My sister, an atheist like myself, once remarked that she hated jackdaws and crows, a few specimens of which were nearby; "they're evil" she explained. Now I wouldn't want one as a pet but a crow is just... a crow. Ravens can be intimidating I'll grant you, they're big fuckers, but evil? What does that mean? I don't think it "means" anything, it's just a learned superstition. A relic of medieval rationalisation. Flat world psychology. At least with ladders there is a modicum of common sense, something might fall onto your head. Some people won't walk on cracks in the pavement, the list goes on, spiralling into ever weirder behaviour until you get the paranoid psychopath who only strangles old ladies if there isn't a letter R in the day of the week. Because his beloved father was called Reginald, may his soul rest in peace. "He talks to me everyday, you know".
I think that the link between the superstitious and the supernatural lies not not so much in the possibility that god-bothering has hijacked the bit of brain concerned with irrational predictions of good or bad outcomes, but that it may have more to do with perceived consequences of conforming or not-conforming to irrational but established group behaviours. Once you've got men in dresses and advanced headgear telling you that it's either a bit of mumbling and chanting (and some cash) or burning pain, hell and evil forever, then there's no point sticking your neck out, is there? Put in its medieval context of the men in dresses (men in dresses was a power thing then) being the only people who could read those magic books written by Superman in the sky, and it really was game, set and cash (I mean match) as far as the peasant masses were concerned. The popes and their mates had a great laugh about it while they spent the peasants' cash on palaces, drunken orgies and really far out diamond-studded hats.

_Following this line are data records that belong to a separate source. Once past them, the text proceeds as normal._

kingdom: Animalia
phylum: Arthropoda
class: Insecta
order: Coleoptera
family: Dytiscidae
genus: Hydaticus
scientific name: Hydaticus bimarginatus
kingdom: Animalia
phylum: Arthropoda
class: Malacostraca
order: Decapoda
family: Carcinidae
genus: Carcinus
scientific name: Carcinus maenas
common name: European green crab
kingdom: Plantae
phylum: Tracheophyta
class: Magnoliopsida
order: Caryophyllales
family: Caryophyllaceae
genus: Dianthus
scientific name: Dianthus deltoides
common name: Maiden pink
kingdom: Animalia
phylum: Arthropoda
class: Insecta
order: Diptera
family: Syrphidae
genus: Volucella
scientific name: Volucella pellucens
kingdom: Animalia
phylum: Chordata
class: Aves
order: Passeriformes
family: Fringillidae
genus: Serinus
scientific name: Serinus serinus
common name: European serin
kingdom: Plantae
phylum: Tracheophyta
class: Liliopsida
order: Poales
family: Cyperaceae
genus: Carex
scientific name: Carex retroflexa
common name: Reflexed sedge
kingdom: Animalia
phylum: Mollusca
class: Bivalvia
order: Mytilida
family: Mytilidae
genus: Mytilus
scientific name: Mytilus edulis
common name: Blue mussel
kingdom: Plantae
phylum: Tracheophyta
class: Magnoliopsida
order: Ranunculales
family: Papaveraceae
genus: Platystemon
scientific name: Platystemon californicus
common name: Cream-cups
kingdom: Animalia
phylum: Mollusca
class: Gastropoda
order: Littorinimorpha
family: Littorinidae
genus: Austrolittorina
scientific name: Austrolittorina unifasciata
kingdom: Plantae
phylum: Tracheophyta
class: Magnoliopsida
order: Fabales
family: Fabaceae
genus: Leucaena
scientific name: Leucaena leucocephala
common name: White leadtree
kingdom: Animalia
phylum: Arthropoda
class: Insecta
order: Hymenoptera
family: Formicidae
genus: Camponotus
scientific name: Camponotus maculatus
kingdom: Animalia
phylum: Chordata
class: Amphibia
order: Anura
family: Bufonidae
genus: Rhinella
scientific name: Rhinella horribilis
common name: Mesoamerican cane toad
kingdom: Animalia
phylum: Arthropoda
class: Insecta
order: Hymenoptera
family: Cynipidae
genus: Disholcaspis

And more controversially, perhaps, I'll stick my neck further out and suggest that the habit of prominent and powerful (on the tv) Americans never being seen without the ubiquitous patriotic lapel-pin, or middleclass houses without their own flagpole and enormous flag, is part of the same psychology of conformity and power.
Patriotism and religion are natural adjuncts of tribalism, we've evolved to incorporate them into our brains because we're more successful in groups. And in a combat situation (real or contrived) you need a chain of command to be clearly identifiable (suit-pin-flag-god). I belong to the non-religious, un-nationalistic, non-pin-wearing group (and I only wear a suit to weddings because... my girlfriend makes me!). If I were the only one to behave like this some mob would've burned me to death on instruction from, or to please, the men in dresses and hats.
Right, I'm off to the Fred West garage sale to get a cheap suit, whose coming?